##### Records to use #####
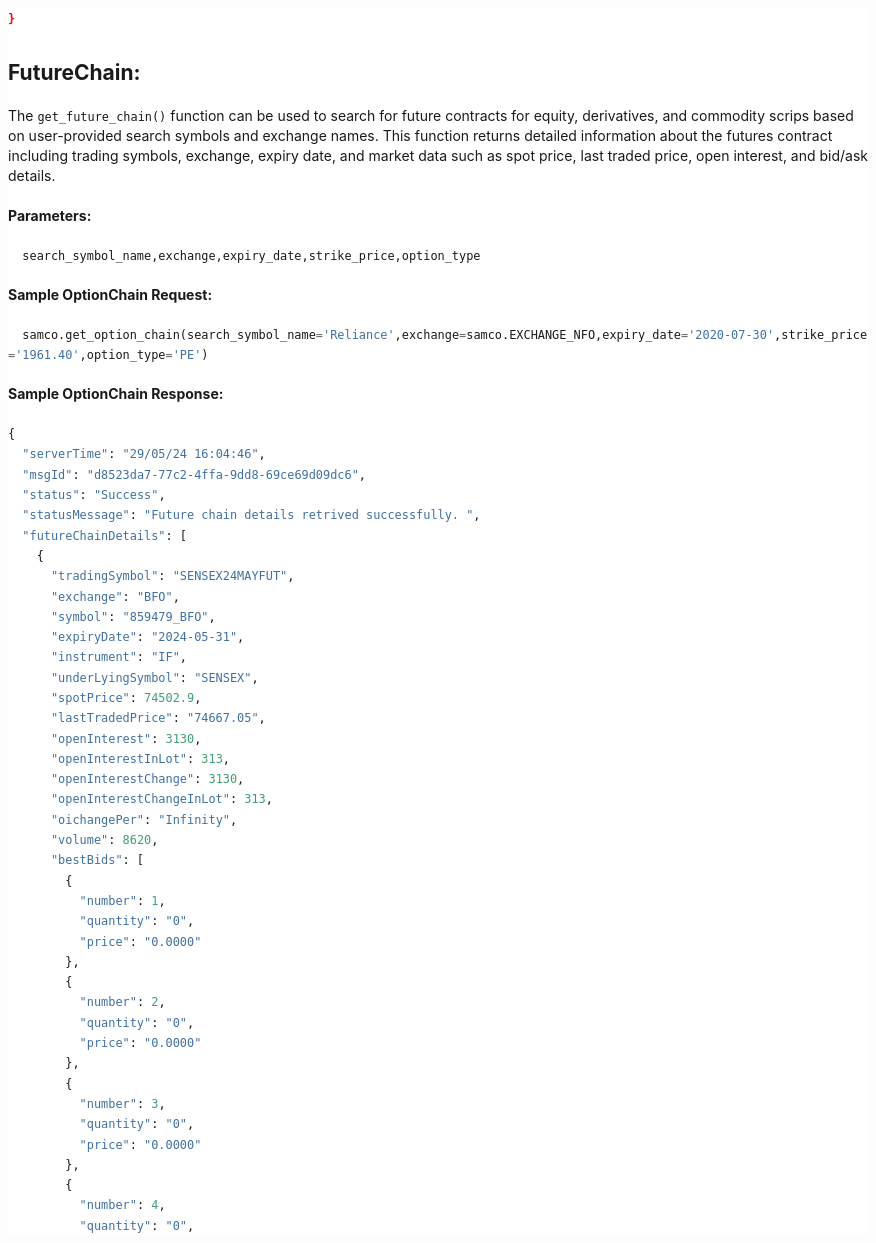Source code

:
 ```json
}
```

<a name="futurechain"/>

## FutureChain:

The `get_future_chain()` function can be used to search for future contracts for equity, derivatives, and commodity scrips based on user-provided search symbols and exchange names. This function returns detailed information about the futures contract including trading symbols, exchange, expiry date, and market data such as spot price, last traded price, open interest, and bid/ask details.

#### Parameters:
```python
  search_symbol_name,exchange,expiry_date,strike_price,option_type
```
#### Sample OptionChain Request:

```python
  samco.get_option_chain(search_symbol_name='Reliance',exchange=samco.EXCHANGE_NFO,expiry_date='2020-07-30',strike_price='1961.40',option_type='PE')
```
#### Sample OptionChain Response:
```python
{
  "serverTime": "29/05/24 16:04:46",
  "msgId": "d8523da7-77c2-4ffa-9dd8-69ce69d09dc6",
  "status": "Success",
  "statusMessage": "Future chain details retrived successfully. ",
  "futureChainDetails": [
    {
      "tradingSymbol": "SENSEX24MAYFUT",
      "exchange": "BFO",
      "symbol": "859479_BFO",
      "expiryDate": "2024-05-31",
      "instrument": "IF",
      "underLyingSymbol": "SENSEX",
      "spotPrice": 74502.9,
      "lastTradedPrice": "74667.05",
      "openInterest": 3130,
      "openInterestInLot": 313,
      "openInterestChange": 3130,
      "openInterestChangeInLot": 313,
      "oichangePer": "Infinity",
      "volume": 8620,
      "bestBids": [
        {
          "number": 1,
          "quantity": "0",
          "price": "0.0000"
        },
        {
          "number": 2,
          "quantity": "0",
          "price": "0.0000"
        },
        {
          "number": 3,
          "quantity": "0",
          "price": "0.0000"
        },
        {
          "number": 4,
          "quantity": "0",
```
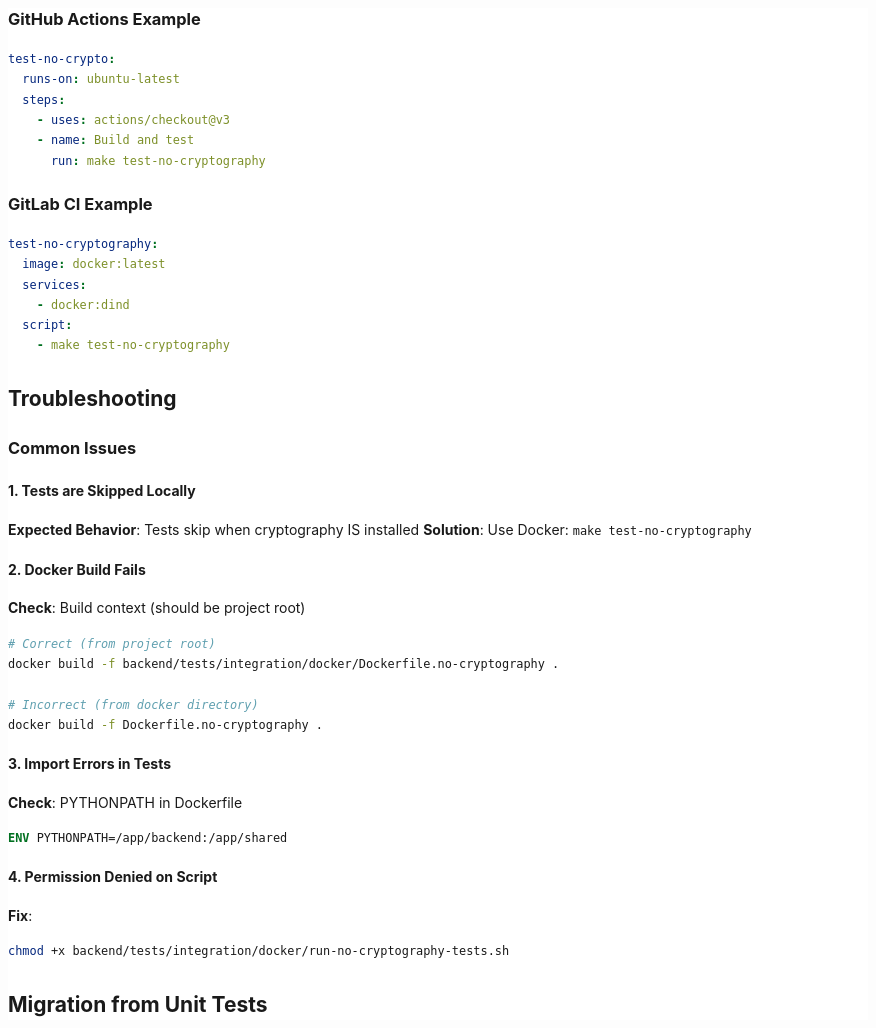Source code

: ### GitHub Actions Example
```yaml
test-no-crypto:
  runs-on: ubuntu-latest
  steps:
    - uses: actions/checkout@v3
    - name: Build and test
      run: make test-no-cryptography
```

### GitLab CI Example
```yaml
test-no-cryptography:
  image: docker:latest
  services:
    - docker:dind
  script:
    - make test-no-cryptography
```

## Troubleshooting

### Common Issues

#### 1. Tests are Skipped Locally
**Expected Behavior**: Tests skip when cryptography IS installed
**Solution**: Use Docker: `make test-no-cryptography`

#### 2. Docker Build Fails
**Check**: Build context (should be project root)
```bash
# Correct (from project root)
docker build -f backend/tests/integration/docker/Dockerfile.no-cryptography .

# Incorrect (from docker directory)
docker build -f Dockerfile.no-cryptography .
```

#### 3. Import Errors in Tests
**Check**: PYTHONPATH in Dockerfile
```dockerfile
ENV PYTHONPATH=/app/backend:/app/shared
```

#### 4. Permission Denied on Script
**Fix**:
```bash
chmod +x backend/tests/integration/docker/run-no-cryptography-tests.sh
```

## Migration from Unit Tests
#####
##### Records to use #####
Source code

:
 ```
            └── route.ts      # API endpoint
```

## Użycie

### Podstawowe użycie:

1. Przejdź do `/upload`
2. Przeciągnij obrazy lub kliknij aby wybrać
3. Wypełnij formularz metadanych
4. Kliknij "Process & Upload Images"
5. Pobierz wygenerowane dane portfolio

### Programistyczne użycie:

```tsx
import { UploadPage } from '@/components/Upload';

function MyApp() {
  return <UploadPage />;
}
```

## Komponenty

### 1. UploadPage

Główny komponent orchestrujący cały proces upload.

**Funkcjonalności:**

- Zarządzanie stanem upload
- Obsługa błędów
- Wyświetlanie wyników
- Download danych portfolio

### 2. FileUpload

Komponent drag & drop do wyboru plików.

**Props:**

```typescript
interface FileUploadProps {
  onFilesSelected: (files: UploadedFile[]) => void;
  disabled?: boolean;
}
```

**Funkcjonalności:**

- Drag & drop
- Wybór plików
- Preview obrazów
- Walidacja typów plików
#####
| The task |
Your task is to list each line of the records with the word "PYTHONPATH".

| Answer space |
**Check**: PYTHONPATH in Dockerfile
ENV PYTHONPATH=/app/backend:/app/shared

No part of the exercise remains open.